Format each line of the entries below as a Markdown table with two columns, No. for the row number and Line for the text, and leave out blank lines.
———
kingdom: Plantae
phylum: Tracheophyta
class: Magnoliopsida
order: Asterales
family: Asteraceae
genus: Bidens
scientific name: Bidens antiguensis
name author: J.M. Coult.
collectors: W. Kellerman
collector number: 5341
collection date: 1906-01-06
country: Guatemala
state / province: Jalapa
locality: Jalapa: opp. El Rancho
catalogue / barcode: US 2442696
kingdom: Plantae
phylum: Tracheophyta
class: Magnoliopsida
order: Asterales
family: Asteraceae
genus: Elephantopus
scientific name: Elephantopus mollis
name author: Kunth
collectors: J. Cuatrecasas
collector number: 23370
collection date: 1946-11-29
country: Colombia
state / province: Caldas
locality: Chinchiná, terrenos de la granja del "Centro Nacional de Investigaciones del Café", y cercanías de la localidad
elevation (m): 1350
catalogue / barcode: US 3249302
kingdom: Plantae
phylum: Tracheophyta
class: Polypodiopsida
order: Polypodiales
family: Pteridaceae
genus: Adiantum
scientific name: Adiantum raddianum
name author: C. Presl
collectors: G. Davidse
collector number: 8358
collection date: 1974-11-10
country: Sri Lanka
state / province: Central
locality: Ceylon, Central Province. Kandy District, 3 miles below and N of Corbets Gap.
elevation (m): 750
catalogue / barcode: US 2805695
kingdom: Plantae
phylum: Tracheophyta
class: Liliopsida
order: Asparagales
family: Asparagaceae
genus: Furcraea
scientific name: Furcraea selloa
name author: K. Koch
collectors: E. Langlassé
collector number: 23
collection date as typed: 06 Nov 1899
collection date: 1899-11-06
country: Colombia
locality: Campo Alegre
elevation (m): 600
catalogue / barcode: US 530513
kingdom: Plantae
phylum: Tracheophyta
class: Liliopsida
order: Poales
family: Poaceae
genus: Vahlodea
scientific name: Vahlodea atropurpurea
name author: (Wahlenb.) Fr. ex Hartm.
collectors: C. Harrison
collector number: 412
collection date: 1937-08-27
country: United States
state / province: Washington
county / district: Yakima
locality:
———
Exercise result:
| No. | Line |
|---|---|
| 1 | kingdom: Plantae |
| 2 | phylum: Tracheophyta |
| 3 | class: Magnoliopsida |
| 4 | order: Asterales |
| 5 | family: Asteraceae |
| 6 | genus: Bidens |
| 7 | scientific name: Bidens antiguensis |
| 8 | name author: J.M. Coult. |
| 9 | collectors: W. Kellerman |
| 10 | collector number: 5341 |
| 11 | collection date: 1906-01-06 |
| 12 | country: Guatemala |
| 13 | state / province: Jalapa |
| 14 | locality: Jalapa: opp. El Rancho |
| 15 | catalogue / barcode: US 2442696 |
| 16 | kingdom: Plantae |
| 17 | phylum: Tracheophyta |
| 18 | class: Magnoliopsida |
| 19 | order: Asterales |
| 20 | family: Asteraceae |
| 21 | genus: Elephantopus |
| 22 | scientific name: Elephantopus mollis |
| 23 | name author: Kunth |
| 24 | collectors: J. Cuatrecasas |
| 25 | collector number: 23370 |
| 26 | collection date: 1946-11-29 |
| 27 | country: Colombia |
| 28 | state / province: Caldas |
| 29 | locality: Chinchiná, terrenos de la granja del "Centro Nacional de Investigaciones del Café", y cercanías de la localidad |
| 30 | elevation (m): 1350 |
| 31 | catalogue / barcode: US 3249302 |
| 32 | kingdom: Plantae |
| 33 | phylum: Tracheophyta |
| 34 | class: Polypodiopsida |
| 35 | order: Polypodiales |
| 36 | family: Pteridaceae |
| 37 | genus: Adiantum |
| 38 | scientific name: Adiantum raddianum |
| 39 | name author: C. Presl |
| 40 | collectors: G. Davidse |
| 41 | collector number: 8358 |
| 42 | collection date: 1974-11-10 |
| 43 | country: Sri Lanka |
| 44 | state / province: Central |
| 45 | locality: Ceylon, Central Province. Kandy District, 3 miles below and N of Corbets Gap. |
| 46 | elevation (m): 750 |
| 47 | catalogue / barcode: US 2805695 |
| 48 | kingdom: Plantae |
| 49 | phylum: Tracheophyta |
| 50 | class: Liliopsida |
| 51 | order: Asparagales |
| 52 | family: Asparagaceae |
| 53 | genus: Furcraea |
| 54 | scientific name: Furcraea selloa |
| 55 | name author: K. Koch |
| 56 | collectors: E. Langlassé |
| 57 | collector number: 23 |
| 58 | collection date as typed: 06 Nov 1899 |
| 59 | collection date: 1899-11-06 |
| 60 | country: Colombia |
| 61 | locality: Campo Alegre |
| 62 | elevation (m): 600 |
| 63 | catalogue / barcode: US 530513 |
| 64 | kingdom: Plantae |
| 65 | phylum: Tracheophyta |
| 66 | class: Liliopsida |
| 67 | order: Poales |
| 68 | family: Poaceae |
| 69 | genus: Vahlodea |
| 70 | scientific name: Vahlodea atropurpurea |
| 71 | name author: (Wahlenb.) Fr. ex Hartm. |
| 72 | collectors: C. Harrison |
| 73 | collector number: 412 |
| 74 | collection date: 1937-08-27 |
| 75 | country: United States |
| 76 | state / province: Washington |
| 77 | county / district: Yakima |
| 78 | locality: |